SQL CTE vs Subquery vs Temp Table: How to Choose the Right Pattern

SQL Updated Apr 9, 2026 7 mins read Leon Leon
SQL CTE vs Subquery vs Temp Table: How to Choose the Right Pattern cover image

Quick summary

Summarize this blog with AI

Introduction

A lot of SQL discussions sound more ideological than technical. One person says CTEs are cleaner. Another says subqueries are faster. Someone else says serious workloads should use temp tables. That argument usually goes nowhere because the three tools solve different problems.

The right question is not "which one is best?" The right question is "what do I need this intermediate step to do?"

The short decision framework

Use this When you want Why it fits
Subquery A small, one-use intermediate result that stays close to the consuming logic It keeps the query local and avoids introducing extra named steps
CTE A readable multi-step query, reusable derived logic inside one statement, or recursion It lets you name stages and reason about them one at a time
Temp table A materialized intermediate result you want to inspect, index, reuse, or join multiple times It breaks a large problem into stable physical steps

That is the answer most people are looking for. The rest is nuance.

Start from the job each pattern does

A subquery is still just a query expression. It is useful when the intermediate logic is simple and only matters in one place.

A CTE is a named query expression. The main benefit is clarity. It gives a complex statement checkpoints.
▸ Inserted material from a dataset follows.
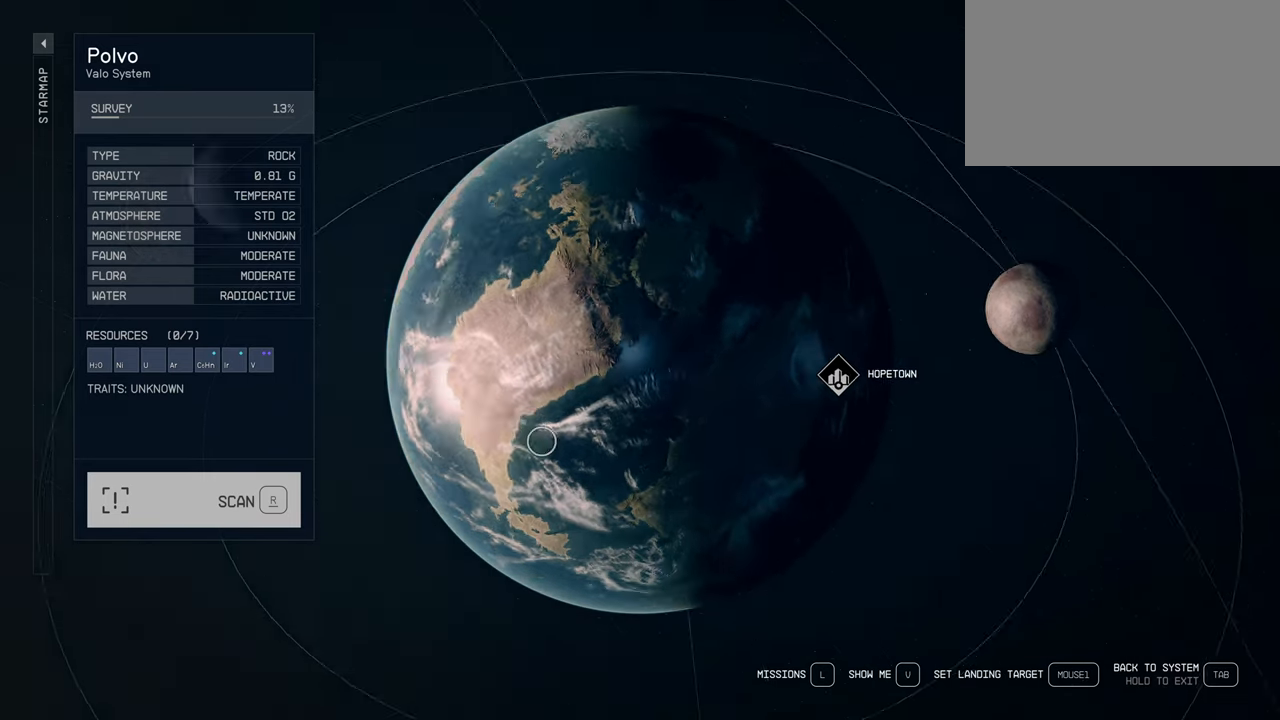
{"keys": [], "mouse": [], "events": [[433, "mouse_left", "up"]]}
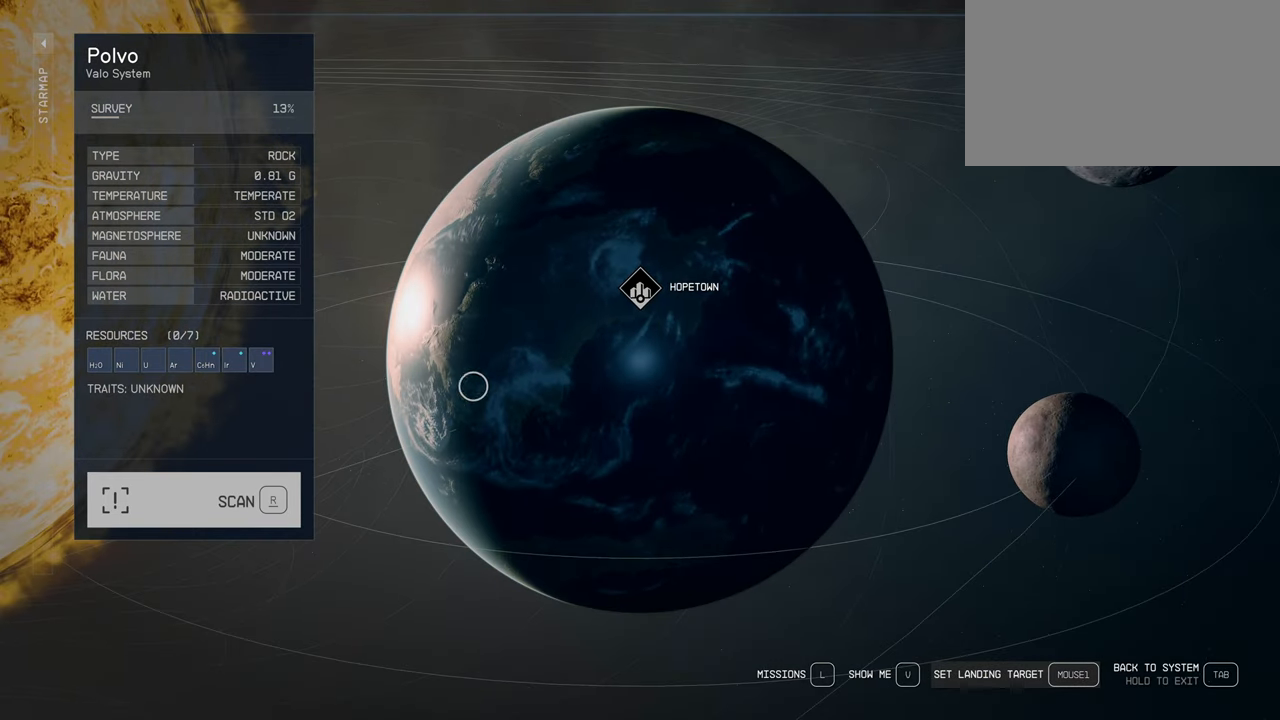
{"keys": [], "mouse": [], "events": []}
A temp table is different. It is not only a readability tool. It creates a physical intermediate result for the session. That means you can inspect it, reuse it in later statements, and sometimes improve performance by indexing or by giving the optimizer a simpler next step.

One business question, three implementations

Suppose you need users who placed at least two paid orders in their first 30 days after signup.

Subquery version

select u.user_id
from users u
join (
    select
        o.user_id,
        count(*) as paid_orders_first_30_days
    from orders o
    join users u2
      on u2.user_id = o.user_id
    where o.status = 'paid'
      and o.created_at >= u2.signup_at
      and o.created_at < u2.signup_at + interval '30 day'
    group by o.user_id
) x
  on u.user_id = x.user_id
where x.paid_orders_first_30_days >= 2;

This is fine if the derived result is single-use and still easy to read.

CTE version

with paid_orders_first_30_days as (
    select
        o.user_id,
        count(*) as paid_orders_first_30_days
    from orders o
    join users u
      on u.user_id = o.user_id
    where o.status = 'paid'
      and o.created_at >= u.signup_at
      and o.created_at < u.signup_at + interval '30 day'
    group by o.user_id
)
select user_id
from paid_orders_first_30_days
where paid_orders_first_30_days >= 2;

The result is the same, but the logic is easier to name, review, and extend.

Temp table version

create temporary table paid_orders_first_30_days as
select
    o.user_id,
    count(*) as paid_orders_first_30_days
from orders o
join users u
  on u.user_id = o.user_id
where o.status = 'paid'
  and o.created_at >= u.signup_at
  and o.created_at < u.signup_at + interval '30 day'
group by o.user_id;

create index on paid_orders_first_30_days (paid_orders_first_30_days);

select user_id
from paid_orders_first_30_days
where paid_orders_first_30_days >= 2;

This version makes sense when that intermediate set is large, reused later, or worth indexing and inspecting.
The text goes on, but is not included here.